WHAT IS BEING ASKED: Starting at the first line of the listing below, repeat each line exactly until the line containing "5: (298, 151, 30.87)", which you include. Leave out pictures.

DATA FOR THIS TASK:

= Beginning of Section =

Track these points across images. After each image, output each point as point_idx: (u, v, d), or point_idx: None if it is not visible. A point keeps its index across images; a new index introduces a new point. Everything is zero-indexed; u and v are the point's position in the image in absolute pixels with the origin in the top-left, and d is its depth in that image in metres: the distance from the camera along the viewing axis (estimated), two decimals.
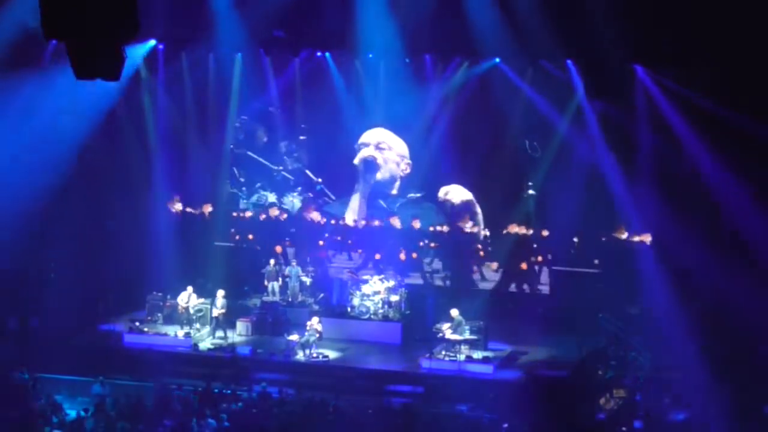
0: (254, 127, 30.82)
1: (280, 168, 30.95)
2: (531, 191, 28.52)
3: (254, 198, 30.96)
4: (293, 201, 30.80)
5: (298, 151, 30.87)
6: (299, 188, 30.96)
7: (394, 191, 30.57)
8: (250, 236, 29.46)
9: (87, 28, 10.96)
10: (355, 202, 30.69)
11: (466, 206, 29.52)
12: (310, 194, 30.83)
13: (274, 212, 30.11)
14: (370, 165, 30.42)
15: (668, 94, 25.96)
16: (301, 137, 30.68)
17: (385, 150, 30.47)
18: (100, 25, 10.86)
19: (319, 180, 30.81)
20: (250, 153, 30.84)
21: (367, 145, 30.46)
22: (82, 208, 28.08)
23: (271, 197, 30.94)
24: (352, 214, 30.33)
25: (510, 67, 27.64)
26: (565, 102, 27.31)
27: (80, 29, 11.01)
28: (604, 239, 27.23)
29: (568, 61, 26.41)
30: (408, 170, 30.54)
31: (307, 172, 30.91)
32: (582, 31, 23.35)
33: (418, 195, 30.18)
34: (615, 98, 25.95)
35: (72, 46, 11.88)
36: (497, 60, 27.63)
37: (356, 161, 30.54)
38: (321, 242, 29.34)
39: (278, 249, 29.10)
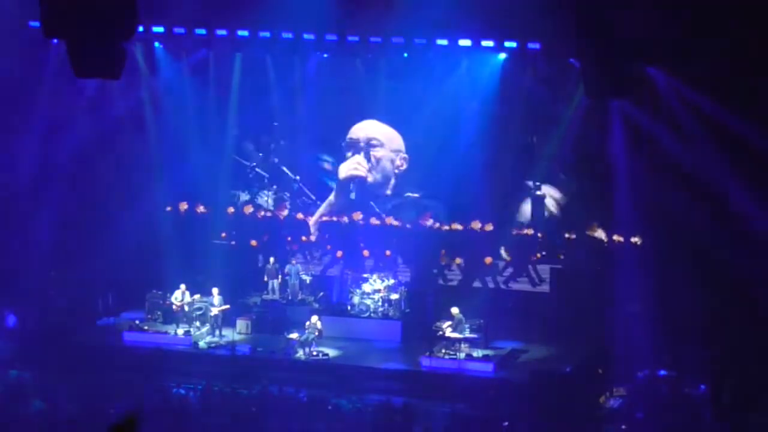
0: (225, 117, 29.26)
1: (254, 164, 29.64)
2: (539, 192, 27.98)
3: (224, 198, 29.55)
4: (267, 201, 29.47)
5: (272, 143, 29.55)
6: (275, 186, 29.58)
7: (388, 191, 29.28)
8: (223, 234, 29.06)
9: (86, 27, 10.97)
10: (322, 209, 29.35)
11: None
12: (287, 193, 29.47)
13: (248, 209, 29.21)
14: (358, 184, 29.11)
15: (678, 92, 25.88)
16: (275, 123, 29.43)
17: (378, 147, 29.21)
18: (100, 24, 10.87)
19: (297, 177, 29.44)
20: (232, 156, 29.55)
21: (356, 143, 29.09)
22: (82, 206, 28.10)
23: (244, 197, 29.57)
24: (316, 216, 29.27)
25: (513, 64, 27.46)
26: (570, 99, 27.16)
27: (80, 28, 11.03)
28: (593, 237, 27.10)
29: (571, 60, 26.27)
30: (404, 166, 29.16)
31: (284, 168, 29.49)
32: (589, 27, 23.13)
33: (417, 195, 29.02)
34: (623, 96, 25.67)
35: (72, 45, 11.91)
36: (501, 57, 27.42)
37: (342, 175, 29.16)
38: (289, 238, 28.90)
39: (253, 243, 28.69)
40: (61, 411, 20.49)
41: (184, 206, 29.20)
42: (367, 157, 29.25)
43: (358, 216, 28.76)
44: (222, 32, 27.23)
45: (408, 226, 28.47)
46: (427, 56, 27.52)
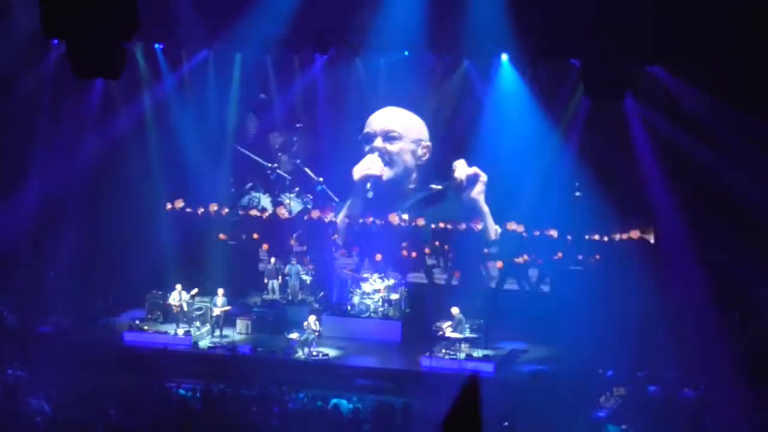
0: (243, 116, 29.36)
1: (275, 165, 29.38)
2: (578, 193, 27.14)
3: (244, 200, 29.33)
4: (290, 204, 29.14)
5: (295, 144, 29.26)
6: (297, 189, 29.30)
7: (412, 185, 28.59)
8: (248, 236, 28.83)
9: (87, 28, 10.97)
10: (342, 214, 28.68)
11: (475, 177, 27.75)
12: (310, 196, 29.17)
13: (282, 211, 28.79)
14: (374, 183, 28.35)
15: (677, 91, 25.86)
16: (298, 125, 29.06)
17: (396, 140, 28.33)
18: (100, 25, 10.87)
19: (321, 179, 29.06)
20: (239, 148, 29.30)
21: (372, 136, 28.36)
22: (82, 206, 28.10)
23: (265, 200, 29.25)
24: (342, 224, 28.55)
25: (514, 65, 27.36)
26: (569, 100, 27.12)
27: (80, 28, 11.02)
28: (606, 238, 27.05)
29: (573, 60, 26.24)
30: (427, 155, 28.32)
31: (306, 170, 29.19)
32: (587, 28, 23.11)
33: (440, 187, 28.37)
34: (619, 96, 25.60)
35: (72, 45, 11.91)
36: (505, 59, 27.33)
37: (356, 176, 28.46)
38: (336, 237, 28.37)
39: (265, 247, 28.49)
40: (61, 411, 20.48)
41: (214, 207, 28.79)
42: (382, 155, 28.43)
43: (394, 218, 28.01)
44: (222, 32, 27.31)
45: (463, 226, 27.80)
46: (428, 56, 27.60)
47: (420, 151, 28.58)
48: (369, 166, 28.56)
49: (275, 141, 29.43)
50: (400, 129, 28.56)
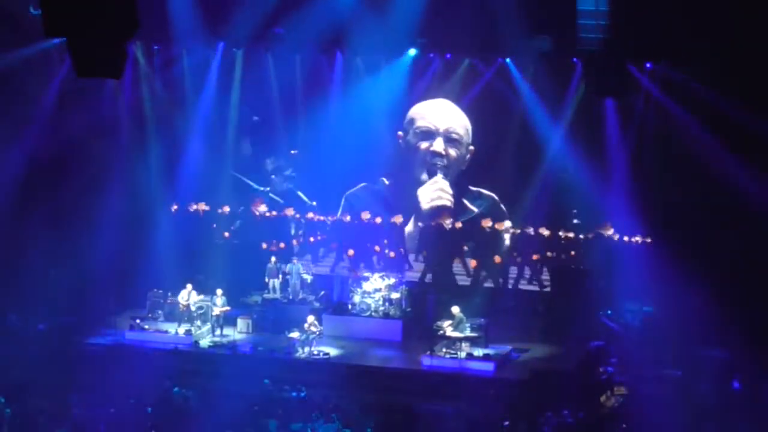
0: (239, 139, 29.25)
1: (267, 189, 29.16)
2: (576, 221, 27.07)
3: (236, 224, 28.94)
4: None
5: (289, 168, 29.12)
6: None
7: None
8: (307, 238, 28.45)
9: (88, 27, 11.02)
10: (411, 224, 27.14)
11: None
12: (303, 220, 28.36)
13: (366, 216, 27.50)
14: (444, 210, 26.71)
15: (674, 89, 25.88)
16: (292, 151, 28.81)
17: (457, 145, 26.89)
18: (101, 24, 10.92)
19: (314, 203, 28.84)
20: (232, 172, 29.19)
21: (434, 134, 26.64)
22: (84, 205, 28.12)
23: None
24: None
25: (514, 65, 27.37)
26: (567, 99, 27.13)
27: (81, 27, 11.07)
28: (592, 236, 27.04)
29: (575, 59, 26.28)
30: (469, 158, 27.29)
31: (300, 193, 29.00)
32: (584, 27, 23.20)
33: (476, 210, 27.59)
34: (619, 95, 25.68)
35: (73, 44, 11.93)
36: (507, 60, 27.33)
37: (425, 206, 27.01)
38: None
39: (351, 252, 27.48)
40: (62, 410, 20.51)
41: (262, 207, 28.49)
42: (440, 161, 26.79)
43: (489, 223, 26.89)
44: (222, 31, 27.41)
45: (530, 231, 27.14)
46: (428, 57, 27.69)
47: (468, 156, 27.70)
48: (439, 195, 27.36)
49: (269, 165, 29.24)
50: (461, 131, 27.37)
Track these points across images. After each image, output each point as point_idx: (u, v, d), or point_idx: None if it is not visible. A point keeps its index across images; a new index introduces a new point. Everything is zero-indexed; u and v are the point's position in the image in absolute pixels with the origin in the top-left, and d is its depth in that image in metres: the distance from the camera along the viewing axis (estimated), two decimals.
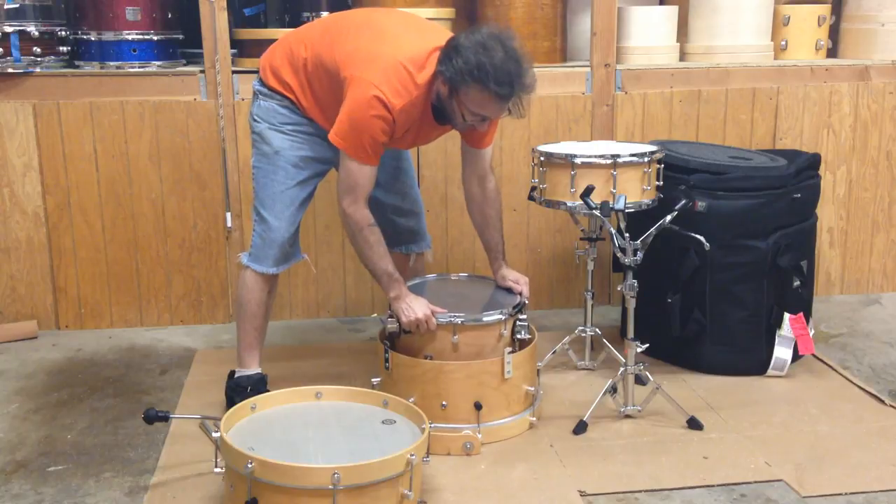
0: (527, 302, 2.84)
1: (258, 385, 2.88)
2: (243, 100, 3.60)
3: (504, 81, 2.48)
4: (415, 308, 2.65)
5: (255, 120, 2.82)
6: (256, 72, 2.88)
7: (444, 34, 2.67)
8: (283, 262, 2.84)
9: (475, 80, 2.47)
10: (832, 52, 4.25)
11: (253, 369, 2.93)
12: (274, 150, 2.76)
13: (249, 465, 2.12)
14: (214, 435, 2.36)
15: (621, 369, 2.83)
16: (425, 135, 2.81)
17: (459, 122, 2.63)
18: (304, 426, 2.44)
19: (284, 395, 2.58)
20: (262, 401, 2.53)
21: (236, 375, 2.94)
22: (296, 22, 3.78)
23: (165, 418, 2.58)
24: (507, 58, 2.50)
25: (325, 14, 3.75)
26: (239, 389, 2.87)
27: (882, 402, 2.98)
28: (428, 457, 2.33)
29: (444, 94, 2.56)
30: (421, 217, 3.12)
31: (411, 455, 2.18)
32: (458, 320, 2.66)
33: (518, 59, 2.53)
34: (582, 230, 3.15)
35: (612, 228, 2.75)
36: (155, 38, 3.66)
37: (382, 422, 2.45)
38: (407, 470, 2.17)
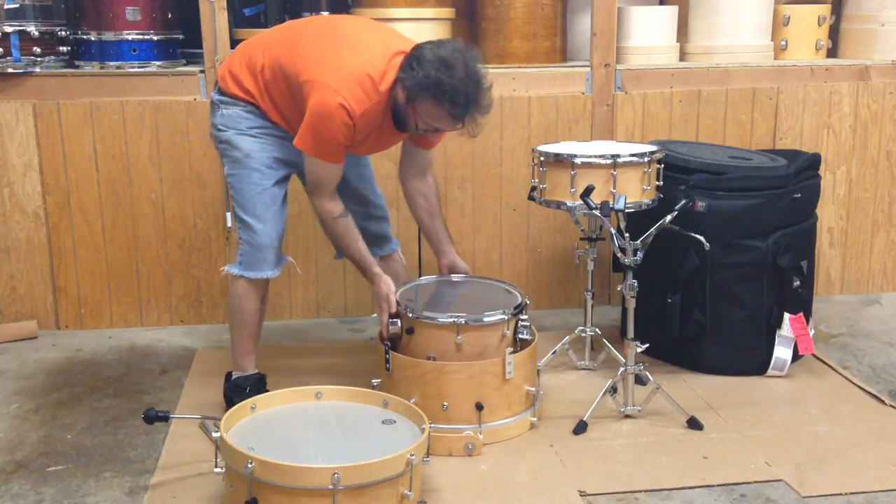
0: (528, 302, 2.84)
1: (258, 385, 2.88)
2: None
3: (460, 102, 2.50)
4: (385, 289, 2.75)
5: (219, 129, 2.80)
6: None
7: (404, 40, 2.70)
8: (276, 265, 2.84)
9: (431, 96, 2.50)
10: (832, 52, 4.25)
11: (250, 370, 2.92)
12: (245, 154, 2.75)
13: (249, 465, 2.12)
14: (214, 435, 2.37)
15: (621, 369, 2.84)
16: (385, 141, 2.81)
17: (412, 129, 2.67)
18: (304, 426, 2.44)
19: (284, 395, 2.58)
20: (262, 401, 2.53)
21: (234, 377, 2.93)
22: None
23: (165, 418, 2.58)
24: (467, 78, 2.50)
25: (325, 14, 3.75)
26: (238, 390, 2.87)
27: (882, 402, 2.98)
28: (428, 457, 2.33)
29: (402, 100, 2.58)
30: (386, 221, 3.13)
31: (411, 455, 2.18)
32: (461, 321, 2.66)
33: (478, 81, 2.54)
34: (582, 230, 3.15)
35: (612, 228, 2.75)
36: (155, 38, 3.66)
37: (382, 422, 2.45)
38: (407, 470, 2.18)
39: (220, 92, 2.82)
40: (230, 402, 2.84)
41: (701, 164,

= End of Section =

EXERCISE ANSWER:
Track these points across images. After each image, output each point as point_idx: (u, v, d), or point_idx: None if it is not visible. A point keeps its index across images; a new index introduces a new point. Everything is zero-indexed; u and v are the point's position in the image in absolute pixels with the origin in the top-left, and d is its depth in that image in metres: the distance from the camera along the viewing axis (estimated), two decimals.
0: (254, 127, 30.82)
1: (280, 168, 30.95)
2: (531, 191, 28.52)
3: (254, 198, 30.96)
4: (293, 201, 30.80)
5: (298, 151, 30.87)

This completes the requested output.